Les Guinéens votaient dimanche pour choisir le premier président démocratiquement élu de leur histoire, au terme d'une longue attente depuis le premier tour de scrutin du 27 juin, troublée par des violences politico-ethniques.

Après un demi-siècle de dictature et de régimes autoritaires, les 4,2 millions d'électeurs étaient appelés à départager deux civils: l'ancien premier ministre Cellou Dalein Diallo (2004-2006) et l'opposant historique Alpha Condé.

Au premier tour, il y a quatre mois, Diallo avait récolté 43% des voix et Condé 18%. Mais le scrutin reste ouvert, du fait de l'importance du vote ethnique et des alliances nouées entre les deux tours.

Dès le lever du soleil, les électeurs ont afflué dans les bureaux de vote de Conakry. «Tout le monde est pressé d'en finir avec l'ancien système, la gabegie, les détournements. Avant, celui qui s'asseyait au pouvoir, la caisse était pour lui et sa famille», assurait Saidou Cissé, ancien médecin de 67 ans.

Le président élu aura la tâche immense de «sortir le pays de la souffrance», résumait une «petite commerçante» de 67 ans, Assiatou Touré. «Nous n'avons jamais eu d'électricité ni d'eau dans les maisons et mangeons difficilement deux fois par jour», disait-elle.

Le président du régime de transition, le général Sékouba Konaté, a de nouveau appelé à «la paix» et à «l'unité nationale». Se disant «très fier et très content», il a estimé avoir tenu «sa parole» de rendre le pouvoir aux civils, après 26 ans de régimes militaires.

Fin octobre, la campagne avait été marquée par des actes de violences politico-ethniques, à Conakry et dans plusieurs villes de l'Est, qui avaient fait des dizaines de blessés et au moins un mort, selon les témoignages.

Mais en début d'après-midi, aucun incident grave n'avait été signalé.

Deux jours avant, les candidats, issus des deux plus importantes ethnies peule (Diallo) et malinké (Condé), avaient surmonté leurs rancoeurs pour lancer un appel conjoint à la fraternité.

M. Condé a relevé dimanche «quelques problèmes» sans réelle gravité dans certains bureaux. «On espère qu'après ce vote-là, nous allons entamer réellement un processus démocratique de développement pour créer (...) un véritable État qui protège les citoyens et leurs biens et qui impose la loi à tout le monde», a-t-il dit.

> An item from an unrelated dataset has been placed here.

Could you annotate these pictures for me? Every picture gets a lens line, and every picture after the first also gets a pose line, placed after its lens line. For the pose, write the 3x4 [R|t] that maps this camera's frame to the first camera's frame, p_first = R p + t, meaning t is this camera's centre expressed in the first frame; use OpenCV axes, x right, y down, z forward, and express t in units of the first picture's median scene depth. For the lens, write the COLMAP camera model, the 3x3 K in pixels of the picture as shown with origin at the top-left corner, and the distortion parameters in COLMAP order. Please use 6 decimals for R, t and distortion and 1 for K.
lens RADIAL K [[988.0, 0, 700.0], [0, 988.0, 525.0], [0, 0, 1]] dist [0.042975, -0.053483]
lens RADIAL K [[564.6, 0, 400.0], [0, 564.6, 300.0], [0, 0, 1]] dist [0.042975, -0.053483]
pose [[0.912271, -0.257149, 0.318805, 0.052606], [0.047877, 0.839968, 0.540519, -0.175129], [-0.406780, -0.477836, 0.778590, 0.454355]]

De son côté, M. Diallo a estimé que, «dans l'ensemble», le vote «se passait bien» et que «toutes les conditions d'une élection libre et transparente semblaient réunies». «On n'a pas enregistré de violences jusqu'à présent», a-t-il dit en début d'après-midi.

Il a cependant affirmé qu'«à Kouroussa et Siguiri», villes de Haute-Guinée où des attaques contre les Peuls avaient eu lieu en octobre, sa coalition n'avait «pu trouver de représentants pour surveiller les opérations» de vote.

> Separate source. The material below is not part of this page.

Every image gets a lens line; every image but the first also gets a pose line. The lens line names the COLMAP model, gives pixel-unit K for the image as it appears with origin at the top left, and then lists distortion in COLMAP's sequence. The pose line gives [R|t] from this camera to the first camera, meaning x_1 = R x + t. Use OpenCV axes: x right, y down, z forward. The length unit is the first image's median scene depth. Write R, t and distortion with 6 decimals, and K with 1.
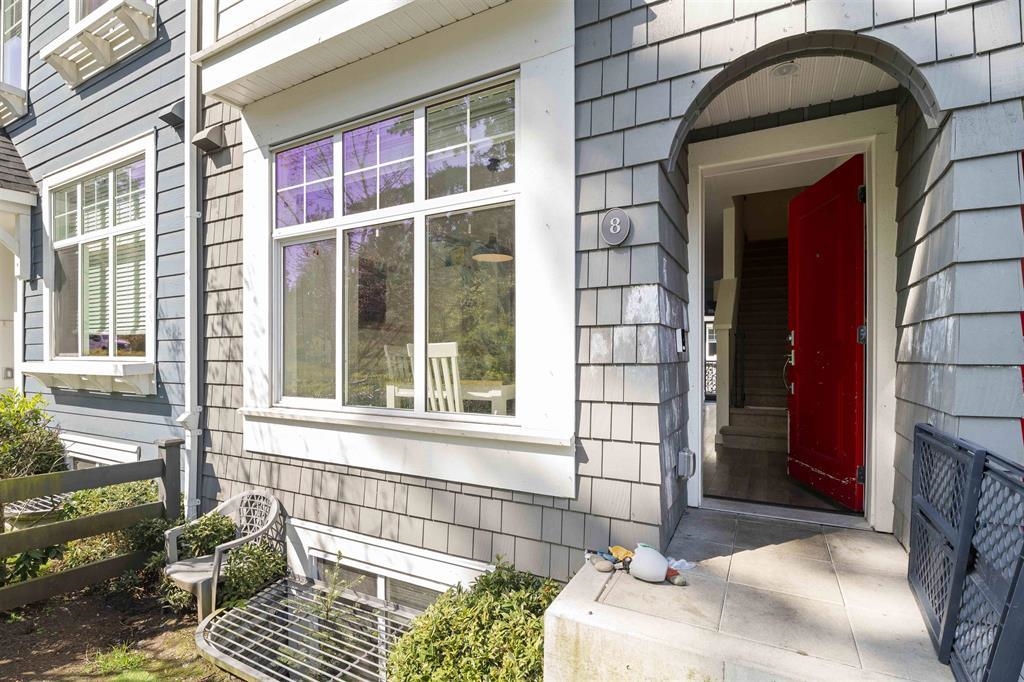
lens RADIAL K [[489.4, 0, 501.8], [0, 489.4, 361.2], [0, 0, 1]] dist [-0.009164, -0.000119]
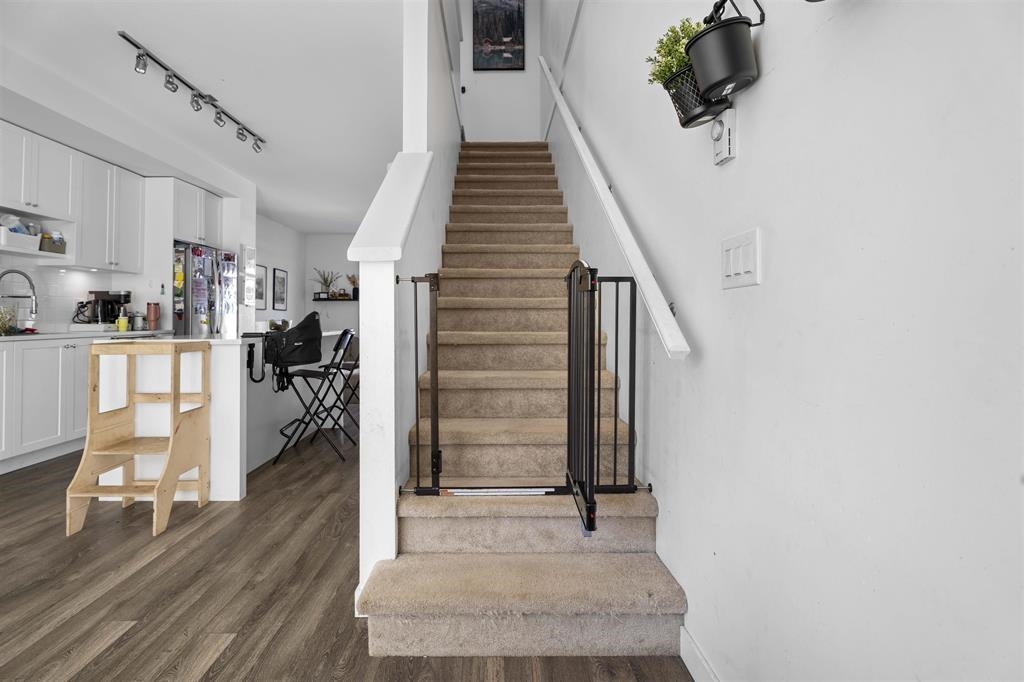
lens RADIAL K [[489.4, 0, 493.8], [0, 489.4, 306.0], [0, 0, 1]] dist [-0.009164, -0.000119]
pose [[0.874140, 0.007657, 0.485613, 0.640154], [0.005852, 0.999637, -0.026296, -0.047940], [-0.485639, 0.025828, 0.873778, 1.198821]]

M. Diallo avait passé plus de dix ans au gouvernement sous le régime du défunt général Lansana Conté avant de gagner une stature de «combattant de la liberté» quand il avait été blessé par les militaires, lors du massacre du 28 septembre 2009 (157 morts).

De son côté, M. Condé, 72 ans, conserve une aura d'inusable opposant, n'ayant jamais participé à aucun gouvernement. Il avait été condamné à mort par contumace en 1970 sous le régime d'Ahmed Sékou Touré puis emprisonné de 1998 à 2000 sous Conté.

Entre les deux tours, M. Diallo a notamment obtenu le ralliement de l'ex-premier ministre Sidya Touré (12% au premier tour), un Soussou. De son côté, M. Condé a gagné l'appui d'autres candidats malinké et des anciens ministres Kassory Fofana (Soussou) et Papa Koly Kourouma (Forestier).

Les résultats provisoires ne devraient pas être connus avant mercredi.